→ What is required
Check each line of the material below for "lung". Report how many have it, with no other words.

□ □ □ □ □

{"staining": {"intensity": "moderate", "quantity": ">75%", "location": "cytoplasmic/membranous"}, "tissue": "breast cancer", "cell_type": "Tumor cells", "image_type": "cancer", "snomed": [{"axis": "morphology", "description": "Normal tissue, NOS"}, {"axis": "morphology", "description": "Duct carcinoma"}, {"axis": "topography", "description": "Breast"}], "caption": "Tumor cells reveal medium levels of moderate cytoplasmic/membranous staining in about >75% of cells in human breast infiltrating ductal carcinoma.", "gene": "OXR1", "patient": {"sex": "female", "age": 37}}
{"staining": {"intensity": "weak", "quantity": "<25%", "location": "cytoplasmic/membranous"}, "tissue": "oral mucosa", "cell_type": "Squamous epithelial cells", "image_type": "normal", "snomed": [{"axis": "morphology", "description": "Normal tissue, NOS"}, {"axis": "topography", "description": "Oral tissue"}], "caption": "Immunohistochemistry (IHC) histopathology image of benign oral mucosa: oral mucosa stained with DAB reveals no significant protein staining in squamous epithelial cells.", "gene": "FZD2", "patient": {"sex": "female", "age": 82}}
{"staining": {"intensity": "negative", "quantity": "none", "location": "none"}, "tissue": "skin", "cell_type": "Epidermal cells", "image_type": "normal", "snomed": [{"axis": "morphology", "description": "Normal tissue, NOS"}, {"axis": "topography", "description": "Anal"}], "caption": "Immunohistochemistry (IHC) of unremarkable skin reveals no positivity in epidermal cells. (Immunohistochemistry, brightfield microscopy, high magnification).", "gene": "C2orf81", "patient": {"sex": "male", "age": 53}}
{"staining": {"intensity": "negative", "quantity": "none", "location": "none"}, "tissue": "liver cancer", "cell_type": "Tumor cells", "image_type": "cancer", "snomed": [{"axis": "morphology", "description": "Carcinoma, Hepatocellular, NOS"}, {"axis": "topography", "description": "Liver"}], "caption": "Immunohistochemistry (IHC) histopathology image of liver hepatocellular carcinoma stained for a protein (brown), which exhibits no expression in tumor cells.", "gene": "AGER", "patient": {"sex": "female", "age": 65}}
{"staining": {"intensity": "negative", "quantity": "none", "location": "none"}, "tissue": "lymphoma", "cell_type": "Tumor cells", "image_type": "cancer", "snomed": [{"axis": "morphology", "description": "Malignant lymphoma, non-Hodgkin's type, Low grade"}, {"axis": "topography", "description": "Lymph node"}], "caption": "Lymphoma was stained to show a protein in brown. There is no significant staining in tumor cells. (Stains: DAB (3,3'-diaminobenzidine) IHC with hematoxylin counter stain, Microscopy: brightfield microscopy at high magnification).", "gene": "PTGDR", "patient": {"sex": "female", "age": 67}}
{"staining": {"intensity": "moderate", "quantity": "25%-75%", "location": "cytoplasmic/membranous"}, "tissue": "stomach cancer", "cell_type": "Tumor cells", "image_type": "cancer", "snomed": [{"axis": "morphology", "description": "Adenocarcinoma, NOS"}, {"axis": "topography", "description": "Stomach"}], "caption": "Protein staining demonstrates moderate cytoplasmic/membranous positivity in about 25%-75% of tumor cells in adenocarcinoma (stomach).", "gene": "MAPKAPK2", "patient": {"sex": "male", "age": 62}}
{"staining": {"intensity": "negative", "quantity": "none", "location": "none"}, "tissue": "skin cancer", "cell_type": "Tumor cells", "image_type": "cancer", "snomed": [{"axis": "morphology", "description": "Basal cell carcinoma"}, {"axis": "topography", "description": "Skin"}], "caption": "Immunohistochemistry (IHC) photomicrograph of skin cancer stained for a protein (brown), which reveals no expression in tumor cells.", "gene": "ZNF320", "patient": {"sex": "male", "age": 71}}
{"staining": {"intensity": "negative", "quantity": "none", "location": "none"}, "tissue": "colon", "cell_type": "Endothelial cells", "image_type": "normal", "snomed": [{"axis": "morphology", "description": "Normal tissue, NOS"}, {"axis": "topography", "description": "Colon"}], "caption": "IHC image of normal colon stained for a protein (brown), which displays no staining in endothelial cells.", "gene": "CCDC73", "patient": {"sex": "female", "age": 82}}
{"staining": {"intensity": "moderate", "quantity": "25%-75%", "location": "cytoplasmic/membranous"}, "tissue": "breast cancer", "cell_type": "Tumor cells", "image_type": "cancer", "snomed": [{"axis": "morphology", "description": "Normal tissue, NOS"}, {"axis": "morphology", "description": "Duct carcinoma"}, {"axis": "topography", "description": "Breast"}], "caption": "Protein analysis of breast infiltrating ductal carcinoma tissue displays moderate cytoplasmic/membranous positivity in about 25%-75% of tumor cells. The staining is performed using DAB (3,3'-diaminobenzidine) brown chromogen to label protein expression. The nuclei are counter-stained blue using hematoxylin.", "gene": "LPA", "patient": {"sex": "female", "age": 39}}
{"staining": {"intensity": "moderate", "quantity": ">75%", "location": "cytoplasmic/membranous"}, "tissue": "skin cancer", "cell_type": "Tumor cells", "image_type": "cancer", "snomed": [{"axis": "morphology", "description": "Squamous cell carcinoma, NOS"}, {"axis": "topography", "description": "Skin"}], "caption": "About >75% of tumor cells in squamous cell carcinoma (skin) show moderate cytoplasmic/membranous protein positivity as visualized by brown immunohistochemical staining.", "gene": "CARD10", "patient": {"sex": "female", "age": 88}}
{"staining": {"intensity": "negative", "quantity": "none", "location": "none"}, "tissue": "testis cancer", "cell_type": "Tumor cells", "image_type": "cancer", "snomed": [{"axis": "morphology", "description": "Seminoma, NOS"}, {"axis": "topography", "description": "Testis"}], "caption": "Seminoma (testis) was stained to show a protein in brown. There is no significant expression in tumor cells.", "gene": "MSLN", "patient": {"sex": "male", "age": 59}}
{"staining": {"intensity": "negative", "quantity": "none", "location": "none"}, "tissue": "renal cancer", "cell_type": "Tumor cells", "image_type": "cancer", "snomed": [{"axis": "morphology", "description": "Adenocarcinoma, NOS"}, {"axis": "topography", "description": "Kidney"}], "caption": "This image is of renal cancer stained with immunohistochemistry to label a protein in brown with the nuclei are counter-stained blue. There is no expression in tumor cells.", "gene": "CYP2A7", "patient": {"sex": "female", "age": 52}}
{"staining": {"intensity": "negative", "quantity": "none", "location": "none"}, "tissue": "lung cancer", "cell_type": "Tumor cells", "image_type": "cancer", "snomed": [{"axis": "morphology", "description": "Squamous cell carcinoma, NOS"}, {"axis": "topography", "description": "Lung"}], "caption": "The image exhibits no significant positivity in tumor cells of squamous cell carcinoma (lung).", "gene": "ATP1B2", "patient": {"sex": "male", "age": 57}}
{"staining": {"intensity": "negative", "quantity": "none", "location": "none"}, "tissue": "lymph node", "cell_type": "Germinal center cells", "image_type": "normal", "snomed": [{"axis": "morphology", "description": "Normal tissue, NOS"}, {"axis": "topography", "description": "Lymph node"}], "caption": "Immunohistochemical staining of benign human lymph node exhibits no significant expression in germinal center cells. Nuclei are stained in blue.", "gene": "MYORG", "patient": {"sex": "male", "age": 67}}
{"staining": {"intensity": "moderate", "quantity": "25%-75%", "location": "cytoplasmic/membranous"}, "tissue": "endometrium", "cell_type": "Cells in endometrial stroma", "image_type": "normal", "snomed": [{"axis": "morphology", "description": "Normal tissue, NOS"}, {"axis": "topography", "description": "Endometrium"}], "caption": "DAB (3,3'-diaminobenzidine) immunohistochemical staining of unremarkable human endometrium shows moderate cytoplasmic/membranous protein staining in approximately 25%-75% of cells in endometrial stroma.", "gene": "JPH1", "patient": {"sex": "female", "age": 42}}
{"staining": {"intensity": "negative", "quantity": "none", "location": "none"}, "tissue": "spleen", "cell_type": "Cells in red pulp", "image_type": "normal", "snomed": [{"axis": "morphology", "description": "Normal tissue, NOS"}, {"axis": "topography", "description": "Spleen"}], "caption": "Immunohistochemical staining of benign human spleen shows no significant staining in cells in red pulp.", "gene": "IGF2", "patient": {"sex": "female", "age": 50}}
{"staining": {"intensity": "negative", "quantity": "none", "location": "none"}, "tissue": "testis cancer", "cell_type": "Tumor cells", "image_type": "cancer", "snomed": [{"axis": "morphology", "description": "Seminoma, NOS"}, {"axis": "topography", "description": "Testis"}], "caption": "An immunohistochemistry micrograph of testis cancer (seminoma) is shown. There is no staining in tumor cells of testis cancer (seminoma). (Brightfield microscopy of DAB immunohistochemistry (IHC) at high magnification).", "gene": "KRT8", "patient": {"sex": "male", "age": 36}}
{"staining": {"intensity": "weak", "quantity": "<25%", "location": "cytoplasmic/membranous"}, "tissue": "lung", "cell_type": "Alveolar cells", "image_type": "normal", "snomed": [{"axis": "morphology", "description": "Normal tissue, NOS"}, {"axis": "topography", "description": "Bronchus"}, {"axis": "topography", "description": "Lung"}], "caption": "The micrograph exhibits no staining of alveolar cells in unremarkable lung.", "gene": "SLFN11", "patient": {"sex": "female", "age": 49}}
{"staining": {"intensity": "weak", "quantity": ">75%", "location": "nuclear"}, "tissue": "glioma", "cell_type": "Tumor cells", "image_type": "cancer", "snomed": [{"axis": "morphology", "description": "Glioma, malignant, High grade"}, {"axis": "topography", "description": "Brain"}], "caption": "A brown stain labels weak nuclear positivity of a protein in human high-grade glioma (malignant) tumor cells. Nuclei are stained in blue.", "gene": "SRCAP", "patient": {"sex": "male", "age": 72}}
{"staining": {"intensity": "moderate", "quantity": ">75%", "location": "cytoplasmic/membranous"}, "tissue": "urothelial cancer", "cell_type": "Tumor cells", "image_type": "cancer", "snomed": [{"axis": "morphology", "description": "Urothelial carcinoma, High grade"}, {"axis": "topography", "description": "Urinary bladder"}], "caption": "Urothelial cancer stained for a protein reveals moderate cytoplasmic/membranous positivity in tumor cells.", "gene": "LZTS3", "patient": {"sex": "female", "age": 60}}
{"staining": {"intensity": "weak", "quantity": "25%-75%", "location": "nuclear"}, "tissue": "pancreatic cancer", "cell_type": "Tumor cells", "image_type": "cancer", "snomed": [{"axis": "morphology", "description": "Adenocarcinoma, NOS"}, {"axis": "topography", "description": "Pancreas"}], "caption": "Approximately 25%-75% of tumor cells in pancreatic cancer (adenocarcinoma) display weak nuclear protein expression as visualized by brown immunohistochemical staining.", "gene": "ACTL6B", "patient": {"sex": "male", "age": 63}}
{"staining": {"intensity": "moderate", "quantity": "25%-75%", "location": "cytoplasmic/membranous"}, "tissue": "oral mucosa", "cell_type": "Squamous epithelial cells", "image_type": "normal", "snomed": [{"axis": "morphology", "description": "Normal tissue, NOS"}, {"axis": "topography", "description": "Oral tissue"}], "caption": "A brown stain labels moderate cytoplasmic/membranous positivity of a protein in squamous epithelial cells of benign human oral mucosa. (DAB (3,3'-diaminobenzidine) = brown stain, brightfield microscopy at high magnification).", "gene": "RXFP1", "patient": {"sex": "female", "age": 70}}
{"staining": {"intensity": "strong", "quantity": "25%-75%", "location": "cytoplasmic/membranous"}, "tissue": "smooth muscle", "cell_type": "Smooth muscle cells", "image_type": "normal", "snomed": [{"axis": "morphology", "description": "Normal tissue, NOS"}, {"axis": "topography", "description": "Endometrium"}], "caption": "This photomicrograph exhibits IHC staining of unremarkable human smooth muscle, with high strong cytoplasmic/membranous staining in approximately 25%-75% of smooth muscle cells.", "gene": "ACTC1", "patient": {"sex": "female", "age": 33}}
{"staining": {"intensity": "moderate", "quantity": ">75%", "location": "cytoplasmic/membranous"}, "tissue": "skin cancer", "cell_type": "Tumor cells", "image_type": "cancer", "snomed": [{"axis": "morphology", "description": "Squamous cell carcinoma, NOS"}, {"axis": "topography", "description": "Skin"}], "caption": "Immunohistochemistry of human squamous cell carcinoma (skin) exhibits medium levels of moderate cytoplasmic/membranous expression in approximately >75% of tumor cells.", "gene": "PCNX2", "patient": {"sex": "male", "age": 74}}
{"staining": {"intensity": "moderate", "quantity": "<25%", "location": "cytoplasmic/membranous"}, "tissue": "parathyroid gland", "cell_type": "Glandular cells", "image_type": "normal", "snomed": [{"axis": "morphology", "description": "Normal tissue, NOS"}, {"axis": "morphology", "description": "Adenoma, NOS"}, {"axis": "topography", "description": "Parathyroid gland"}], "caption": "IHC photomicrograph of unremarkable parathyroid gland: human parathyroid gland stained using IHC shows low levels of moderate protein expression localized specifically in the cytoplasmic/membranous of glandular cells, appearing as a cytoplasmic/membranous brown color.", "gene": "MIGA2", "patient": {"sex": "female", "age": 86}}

□ □ □ □ □

→ Solution to the exercise
2